The interesting thing is that the quantities of coffee being shipped out haven’t changed much. Our coffee exports have surged in value, not weight. Indian coffee growers aren’t trying to make money on volume. Instead, they’re aggressively pursuing high-value markets and moving up the value chain. They’ve taken advantage of the global price rally – off increased global demand and weak production in major players like Brazil and Vietnam – to ship to rich markets, and invested in value-additive processing to push up sales prices. Combine that with smart branding (‘estate’ brands for one) and quality grading to meet export standards – and suddenly Indian coffee commands much higher prices than it used to.
The Coffee Board deserves a mention here. A venerable institution that predates India’s independence, the Board has lately been assisting producers with grading and quality assurance, helping them comply with export standards, and easing the export process by moving towards instant, all-digital licenses. Every Indian export organization could learn a lesson from what they’ve done: remove obstacles to export, don’t add new ones.

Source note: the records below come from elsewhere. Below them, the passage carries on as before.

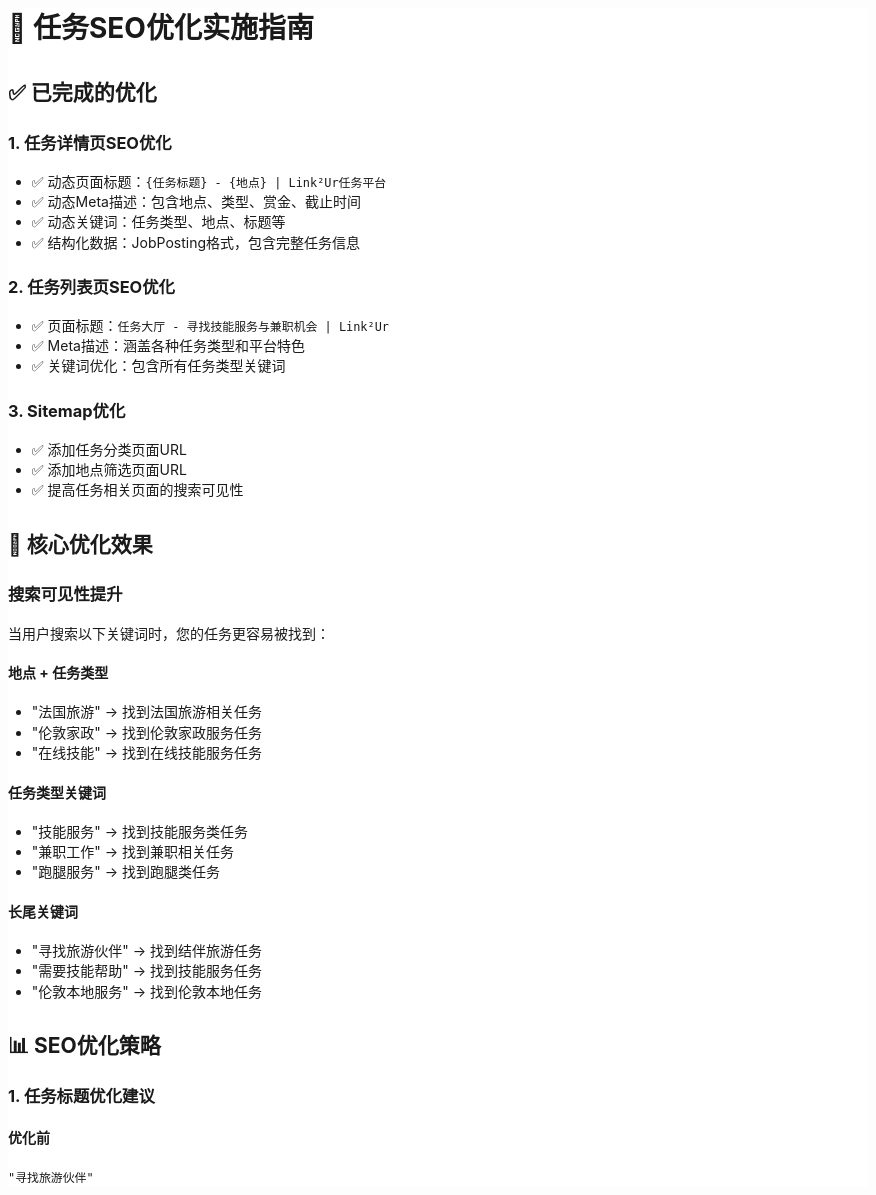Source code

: # 🚀 任务SEO优化实施指南

## ✅ **已完成的优化**

### 1. **任务详情页SEO优化**
- ✅ 动态页面标题：`{任务标题} - {地点} | Link²Ur任务平台`
- ✅ 动态Meta描述：包含地点、类型、赏金、截止时间
- ✅ 动态关键词：任务类型、地点、标题等
- ✅ 结构化数据：JobPosting格式，包含完整任务信息

### 2. **任务列表页SEO优化**
- ✅ 页面标题：`任务大厅 - 寻找技能服务与兼职机会 | Link²Ur`
- ✅ Meta描述：涵盖各种任务类型和平台特色
- ✅ 关键词优化：包含所有任务类型关键词

### 3. **Sitemap优化**
- ✅ 添加任务分类页面URL
- ✅ 添加地点筛选页面URL
- ✅ 提高任务相关页面的搜索可见性

## 🎯 **核心优化效果**

### **搜索可见性提升**
当用户搜索以下关键词时，您的任务更容易被找到：

#### **地点 + 任务类型**
- "法国旅游" → 找到法国旅游相关任务
- "伦敦家政" → 找到伦敦家政服务任务
- "在线技能" → 找到在线技能服务任务

#### **任务类型关键词**
- "技能服务" → 找到技能服务类任务
- "兼职工作" → 找到兼职相关任务
- "跑腿服务" → 找到跑腿类任务

#### **长尾关键词**
- "寻找旅游伙伴" → 找到结伴旅游任务
- "需要技能帮助" → 找到技能服务任务
- "伦敦本地服务" → 找到伦敦本地任务

## 📊 **SEO优化策略**

### 1. **任务标题优化建议**

#### **优化前**
```
"寻找旅游伙伴"
```
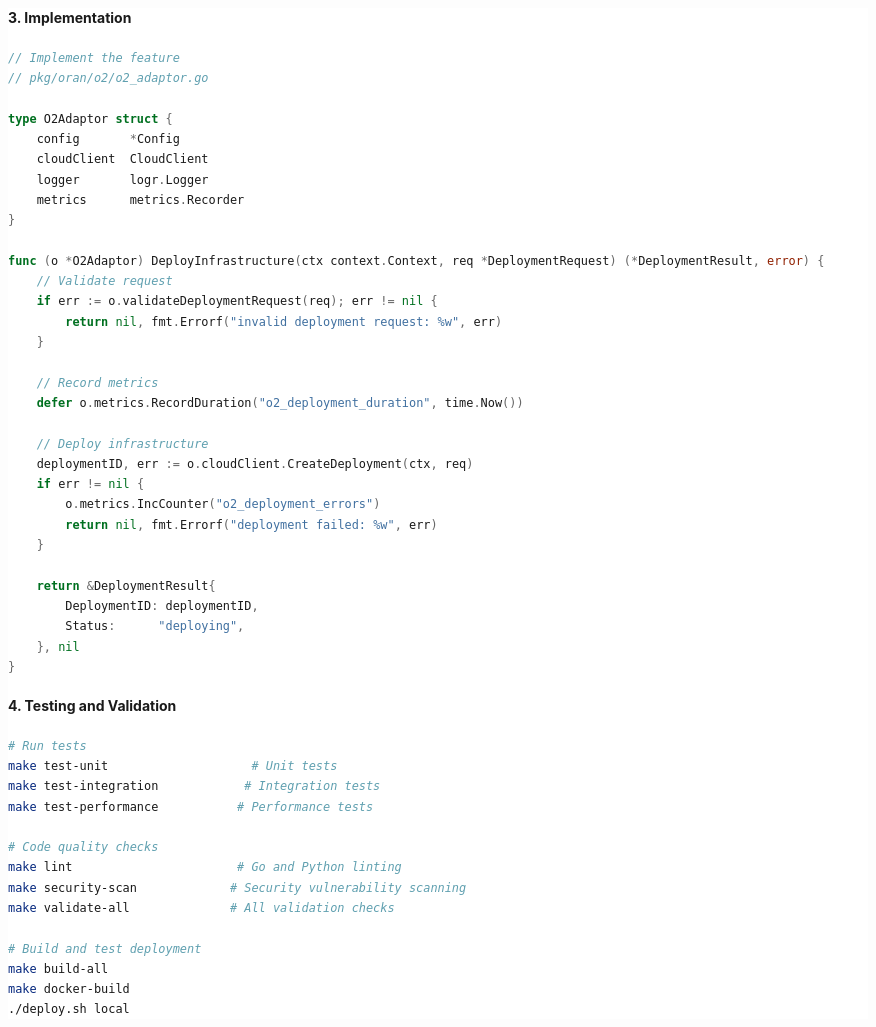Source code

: 
#### 3. Implementation
```go
// Implement the feature
// pkg/oran/o2/o2_adaptor.go

type O2Adaptor struct {
    config       *Config
    cloudClient  CloudClient
    logger       logr.Logger
    metrics      metrics.Recorder
}

func (o *O2Adaptor) DeployInfrastructure(ctx context.Context, req *DeploymentRequest) (*DeploymentResult, error) {
    // Validate request
    if err := o.validateDeploymentRequest(req); err != nil {
        return nil, fmt.Errorf("invalid deployment request: %w", err)
    }
    
    // Record metrics
    defer o.metrics.RecordDuration("o2_deployment_duration", time.Now())
    
    // Deploy infrastructure
    deploymentID, err := o.cloudClient.CreateDeployment(ctx, req)
    if err != nil {
        o.metrics.IncCounter("o2_deployment_errors")
        return nil, fmt.Errorf("deployment failed: %w", err)
    }
    
    return &DeploymentResult{
        DeploymentID: deploymentID,
        Status:      "deploying",
    }, nil
}
```

#### 4. Testing and Validation
```bash
# Run tests
make test-unit                    # Unit tests
make test-integration            # Integration tests
make test-performance           # Performance tests

# Code quality checks
make lint                       # Go and Python linting
make security-scan             # Security vulnerability scanning
make validate-all              # All validation checks

# Build and test deployment
make build-all
make docker-build
./deploy.sh local
```
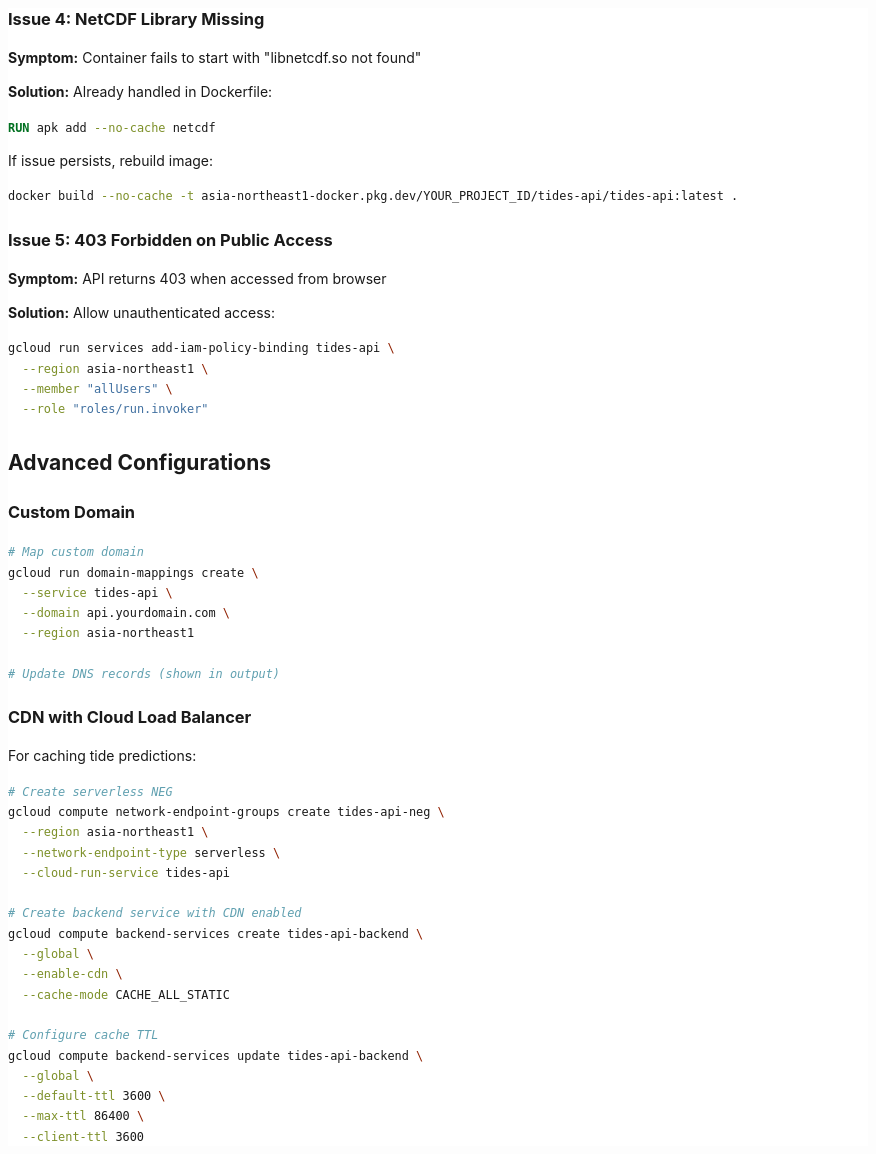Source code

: ### Issue 4: NetCDF Library Missing

**Symptom:** Container fails to start with "libnetcdf.so not found"

**Solution:** Already handled in Dockerfile:
```dockerfile
RUN apk add --no-cache netcdf
```

If issue persists, rebuild image:
```bash
docker build --no-cache -t asia-northeast1-docker.pkg.dev/YOUR_PROJECT_ID/tides-api/tides-api:latest .
```

### Issue 5: 403 Forbidden on Public Access

**Symptom:** API returns 403 when accessed from browser

**Solution:** Allow unauthenticated access:
```bash
gcloud run services add-iam-policy-binding tides-api \
  --region asia-northeast1 \
  --member "allUsers" \
  --role "roles/run.invoker"
```

## Advanced Configurations

### Custom Domain

```bash
# Map custom domain
gcloud run domain-mappings create \
  --service tides-api \
  --domain api.yourdomain.com \
  --region asia-northeast1

# Update DNS records (shown in output)
```

### CDN with Cloud Load Balancer

For caching tide predictions:

```bash
# Create serverless NEG
gcloud compute network-endpoint-groups create tides-api-neg \
  --region asia-northeast1 \
  --network-endpoint-type serverless \
  --cloud-run-service tides-api

# Create backend service with CDN enabled
gcloud compute backend-services create tides-api-backend \
  --global \
  --enable-cdn \
  --cache-mode CACHE_ALL_STATIC

# Configure cache TTL
gcloud compute backend-services update tides-api-backend \
  --global \
  --default-ttl 3600 \
  --max-ttl 86400 \
  --client-ttl 3600
```
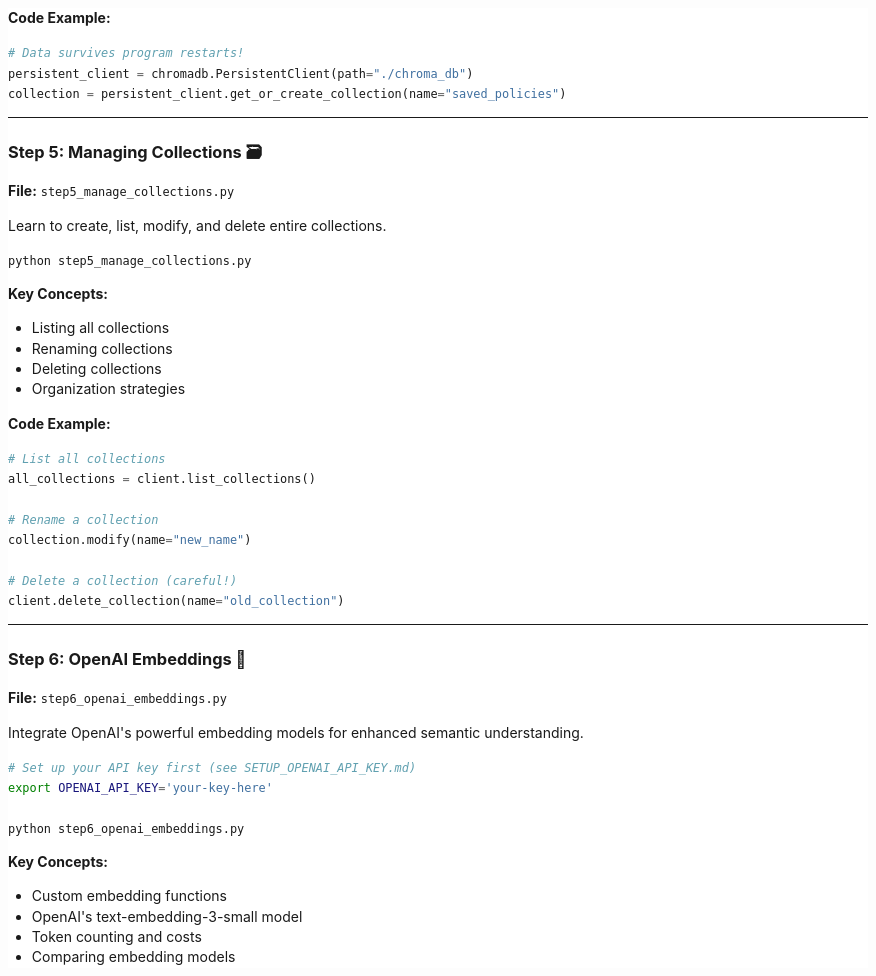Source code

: **Code Example:**
```python
# Data survives program restarts!
persistent_client = chromadb.PersistentClient(path="./chroma_db")
collection = persistent_client.get_or_create_collection(name="saved_policies")
```

---

### Step 5: Managing Collections 🗃️
**File:** `step5_manage_collections.py`

Learn to create, list, modify, and delete entire collections.

```bash
python step5_manage_collections.py
```

**Key Concepts:**
- Listing all collections
- Renaming collections
- Deleting collections
- Organization strategies

**Code Example:**
```python
# List all collections
all_collections = client.list_collections()

# Rename a collection
collection.modify(name="new_name")

# Delete a collection (careful!)
client.delete_collection(name="old_collection")
```

---

### Step 6: OpenAI Embeddings 🧠
**File:** `step6_openai_embeddings.py`

Integrate OpenAI's powerful embedding models for enhanced semantic understanding.

```bash
# Set up your API key first (see SETUP_OPENAI_API_KEY.md)
export OPENAI_API_KEY='your-key-here'

python step6_openai_embeddings.py
```

**Key Concepts:**
- Custom embedding functions
- OpenAI's text-embedding-3-small model
- Token counting and costs
- Comparing embedding models
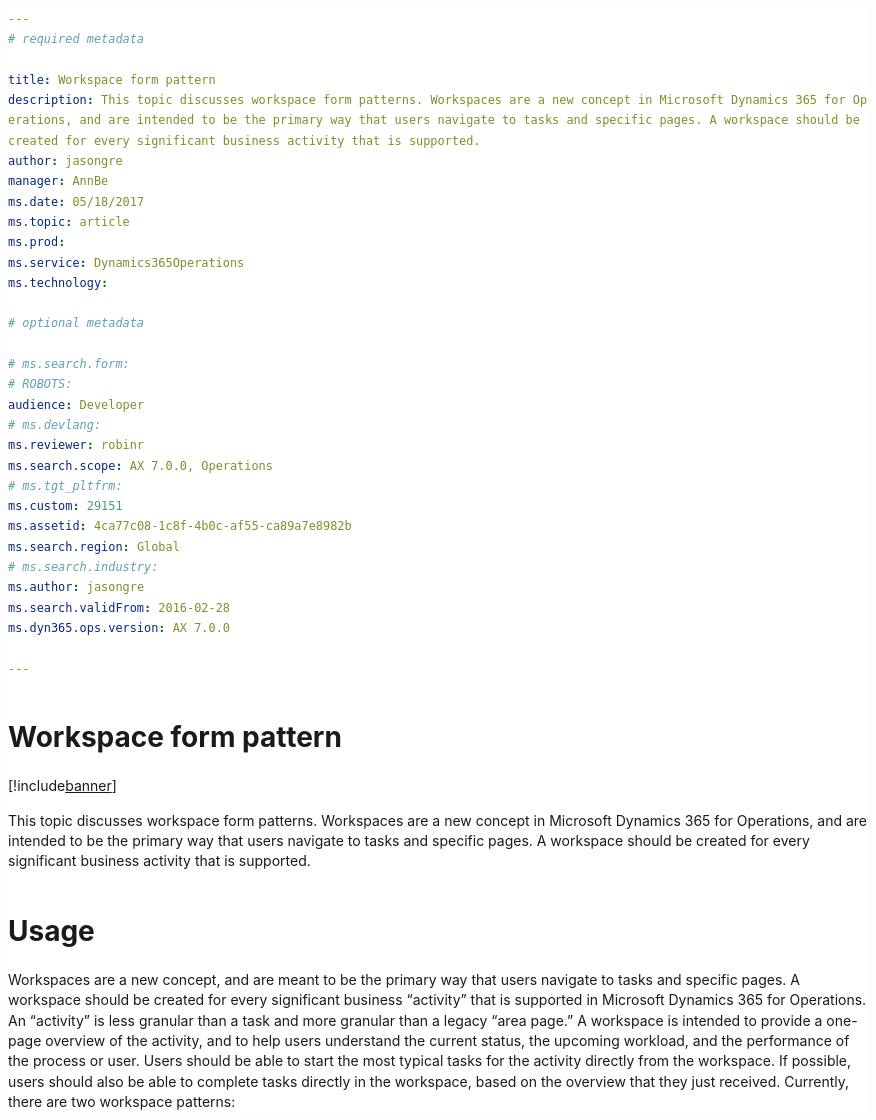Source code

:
 ```yaml
---
# required metadata

title: Workspace form pattern
description: This topic discusses workspace form patterns. Workspaces are a new concept in Microsoft Dynamics 365 for Operations, and are intended to be the primary way that users navigate to tasks and specific pages. A workspace should be created for every significant business activity that is supported.  
author: jasongre
manager: AnnBe
ms.date: 05/18/2017
ms.topic: article
ms.prod: 
ms.service: Dynamics365Operations
ms.technology: 

# optional metadata

# ms.search.form: 
# ROBOTS: 
audience: Developer
# ms.devlang: 
ms.reviewer: robinr
ms.search.scope: AX 7.0.0, Operations
# ms.tgt_pltfrm: 
ms.custom: 29151
ms.assetid: 4ca77c08-1c8f-4b0c-af55-ca89a7e8982b
ms.search.region: Global
# ms.search.industry: 
ms.author: jasongre
ms.search.validFrom: 2016-02-28
ms.dyn365.ops.version: AX 7.0.0

---
```


# Workspace form pattern

[!include[banner](../includes/banner.md)]


This topic discusses workspace form patterns. Workspaces are a new concept in Microsoft Dynamics 365 for Operations, and are intended to be the primary way that users navigate to tasks and specific pages. A workspace should be created for every significant business activity that is supported.  

# Usage

Workspaces are a new concept, and are meant to be the primary way that users navigate to tasks and specific pages. A workspace should be created for every significant business “activity” that is supported in Microsoft Dynamics 365 for Operations. An “activity” is less granular than a task and more granular than a legacy “area page.” A workspace is intended to provide a one-page overview of the activity, and to help users understand the current status, the upcoming workload, and the performance of the process or user. Users should be able to start the most typical tasks for the activity directly from the workspace. If possible, users should also be able to complete tasks directly in the workspace, based on the overview that they just received. Currently, there are two workspace patterns:
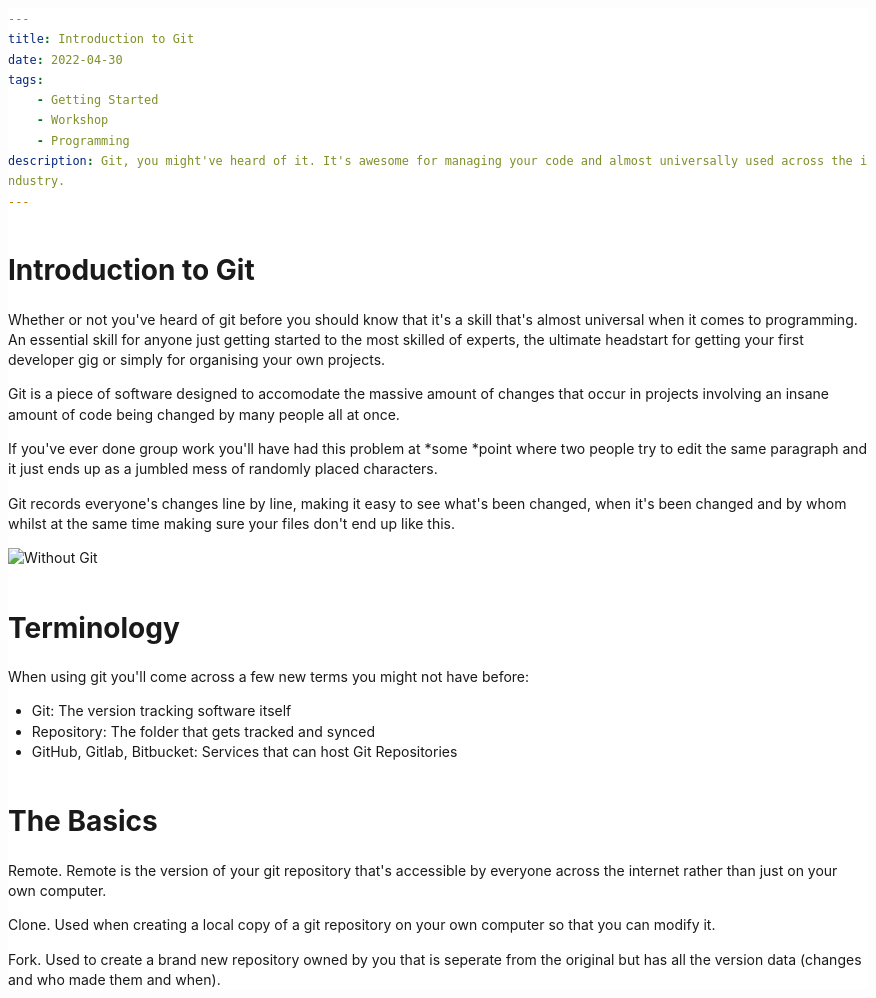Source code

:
 ```yaml
---
title: Introduction to Git
date: 2022-04-30
tags: 
    - Getting Started 
    - Workshop
    - Programming
description: Git, you might've heard of it. It's awesome for managing your code and almost universally used across the industry.
---
```

# Introduction to Git

Whether or not you've heard of git before you should know that it's a skill that's almost universal when it comes to programming. An essential skill for anyone just getting started to the most skilled of experts, the ultimate headstart for getting your first developer gig or simply for organising your own projects. 

Git is a piece of software designed to accomodate the massive amount of changes that occur in projects involving an insane amount of code being changed by many people all at once. 

If you've ever done group work you'll have had this problem at *some *point where two people try to edit the same paragraph and it just ends up as a jumbled mess of randomly placed characters.

Git records everyone's changes line by line, making it easy to see what's been changed, when it's been changed and by whom whilst at the same time making sure your files don't end up like this.

![Without Git](https://lh5.googleusercontent.com/GHUoQdOq58cTeKQZVciqhVOWfmEGgoK-LWnWxG4g3e3639WM4GwNxbvEONnl1wfXGBnKwHLJq3UZxeMvu6q8rhM1QeAQM9tzZbASKrkwrEQMIUCrGY0n2_98hbQ-4cPUU8llGslK)

# Terminology

When using git you'll come across a few new terms you might not have before:

- Git: The version tracking software itself
- Repository: The folder that gets tracked and synced
- GitHub, Gitlab, Bitbucket: Services that can host Git Repositories

# The Basics

Remote.
Remote is the version of your git repository that's accessible by everyone across the internet rather than just on your own computer.

Clone.
Used when creating a local copy of a git repository on your own computer so that you can modify it.

Fork.
Used to create a brand new repository owned by you that is seperate from the original but has all the version data (changes and who made them and when).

I don’t see why we can’t reproduce this for avocados, for cacao – and for mangoes. And we should. It’s not just about raw numbers; we’re always going to make much, much more money exporting iPhones and T-shirts than mangoes. But high-value agriculture has a disproportionate impact on Indian farmers, who have been in a sustained crisis for years because India’s economic growth has in many ways failed to make its way to them. Finding high-value agricultural export niches, and aggressively pursuing them, is an imperative; it’s not particularly expensive, holds out the prospect of very high ROI, and will direct its profits to the people who need them most.
It’s about time.
I’ve had many of these exact same conversations about mangos and avocados in Kenya. Lots of potential for those crops!